The sounds of Psalm 23 is somewhere between poetry and prose – it's a lot like hip-hop lyrics, actually. Except for, you know, some slight differences in content. Some people think that hip-hop is just like poetry, and while we agree that rap can be as inventive as poetry, the sound is usually different. English poetry is traditionally not written to be accompanied by outside music, but the Hebrew psalms were, in fact, written as musical pieces, something they also share with hip-hop lyrics. When translated into English by the crew that created the King James Version of the Bible, Psalm 23 has that same half-spoken, half-sung quality as rap music.
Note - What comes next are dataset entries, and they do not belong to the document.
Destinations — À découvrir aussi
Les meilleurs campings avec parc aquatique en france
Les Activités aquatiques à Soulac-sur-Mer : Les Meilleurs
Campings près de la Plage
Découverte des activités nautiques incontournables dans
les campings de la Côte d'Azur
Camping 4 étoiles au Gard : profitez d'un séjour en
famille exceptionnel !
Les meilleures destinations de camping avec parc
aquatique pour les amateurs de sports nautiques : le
Maybe that's why the phrase, "as I walk through the valley of the shadow of death" from line 4 worked so well in Coolio's song, "Gangster's Paradise."
Like a lot of rap songs, Psalm 23 uses simple sentences structure that can be repeated over and over to build a sense of rhythm: "He maketh," "He leadeth," "He restoreth," "I shall not want," "I will fear no evil," "My cup runneth over." The psalm is made of up phrases that pair up very well with one another because they have a similar sound.
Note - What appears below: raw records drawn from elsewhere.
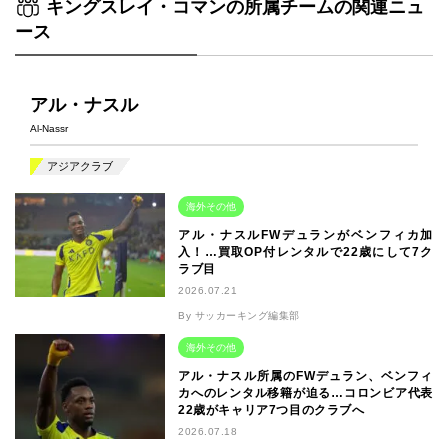
キングスレイ・コマンの所属チームの関連ニュ
ース
アル・ナスル
Al-Nassr
アジアクラブ
海外その他
アル・ナスルFWデュランがベンフィカ加
入！…買取OP付レンタルで22歳にして7ク
ラブ目
2026.07.21
By サッカーキング編集部
海外その他
アル・ナスル所属のFWデュラン、ベンフィ
カへのレンタル移籍が迫る…コロンビア代表
22歳がキャリア7つ目のクラブへ
2026.07.18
Also, because the King James Version is a translation, line breaks aren't particularly important. The six "lines" you usually see numbered in a Bible are simply divided by sentences. Line breaks are not as essential to rap, either, though they're crucial to almost all poetry, with a few exceptions (like prose poems).
So, Psalm 23 is not organized as a self-contained piece of music-in-language, like, say, a Shakespearean sonnet or an Emily Dickinson hymn. It has both musical elements and prose-like elements. The musical elements are found in the repetition we described above, the quality of the words and images, and in the use of poetic rhythm in some places. In particular, the poem uses a lot of anapests (see "Form and Meter" for more information on anapests), a very distinctive metrical unit that sounds like galloping horses' hooves. These anapests serve a similar function in propelling the psalm forward as the background beat in a rap sound does in propelling the rapper.
Finally, if you still don't believe us about the similarities between this song and rap, check out these two lines. One is slight modification of the first line of this psalm (we bolded the change), and the other is the first line of a song by Jay-Z...
Psalm 23: The Lord is my shepherd, and I shall not want.
Jay-Z, "99 Problems": I got ninety-nine problems, but a ***** ain't one.
It would make for a pretty weird song, but you could read both of these lines to the same exact beat!